The rise of AI-as-a-service platforms, with lower barriers to entry, will allow companies to scale cognitive solutions in a zero-marginal cost setting and reshape industry dynamics. And while it is hard to predict the specific AI technology adoption paths over the next 10 to 15 years, the overarching impact themes are easier to envision, with AI technologies creating and changing the value proposition across all domains. Products and services will compete based on hyperpersonalized, cognitive features. Firms will leverage AI to process customer preferences in real time, so as to rapidly scale personalized products and services, as consumers become brand agnostic and more willing to pay for hyperpersonalized offerings. Organizations will also become efficient hierarchies (companies typically face a trade-off between efficiency of scale and hierarchical nimbleness). Large global firms and institutions, with economies of scale that have never been unleashed due to the complex coordination required, will benefit from AI; they will use AI applications to rapidly assess, predict and simulate decisions across silos, spans and layers.

Industrial companies are moving rapidly into the AI domain, investing in R&D around the “industrial internet”. Analytics is being deployed for asset performance management and operations optimization, AI is improving safety and accessibility in the automotive industry and intelligent scheduling software is being adapted to real-time production variability. AI systems are enabling new levels of production system optimization, such as predictive maintenance and improved quality management.

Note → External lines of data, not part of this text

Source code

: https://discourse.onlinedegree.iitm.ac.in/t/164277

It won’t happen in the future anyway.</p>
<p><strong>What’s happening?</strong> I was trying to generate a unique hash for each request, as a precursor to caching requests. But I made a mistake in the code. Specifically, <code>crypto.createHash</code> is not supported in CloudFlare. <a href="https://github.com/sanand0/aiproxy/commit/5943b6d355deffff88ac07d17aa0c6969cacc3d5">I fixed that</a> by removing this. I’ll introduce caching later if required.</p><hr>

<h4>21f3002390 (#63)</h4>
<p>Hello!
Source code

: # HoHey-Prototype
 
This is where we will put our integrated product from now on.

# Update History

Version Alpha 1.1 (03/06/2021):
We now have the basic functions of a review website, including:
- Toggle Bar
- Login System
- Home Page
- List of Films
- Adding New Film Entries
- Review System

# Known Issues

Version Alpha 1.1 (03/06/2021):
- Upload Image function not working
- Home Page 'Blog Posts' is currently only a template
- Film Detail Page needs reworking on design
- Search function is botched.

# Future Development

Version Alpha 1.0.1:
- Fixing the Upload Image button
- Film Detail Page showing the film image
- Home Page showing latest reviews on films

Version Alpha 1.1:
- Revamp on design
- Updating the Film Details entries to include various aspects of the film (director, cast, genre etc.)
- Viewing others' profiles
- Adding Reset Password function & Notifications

Natural language processing can be adopted to create task-specialized personal assistants, as well as platforms for conversational technologies that can be provided as a service and integrated in various applications. Computer vision capabilities enhance visual navigation for self-driving cars as well as 3D scanning. Pattern recognition can identify customer preferences and be deployed to aid drug discovery. AI reasoning and optimization technologies are penetrating the value chain in various industries, such as the automotive sector, and currently inform 75% of consumer picks on Netflix. AI is used to optimize the multi-robot fulfilment system in Amazon warehouses.

Barriers to further adoption.

Key ethical, regulatory, legal and economic questions about AI remain, and these may hamper its ability to become mainstream. Concerns about cybersecurity are a further critical issue in adopting AI; moreover, cybersecurity, as an industry in itself, will need to expand in tandem with AI and analytics (and IoT), to address inevitable vulnerabilities.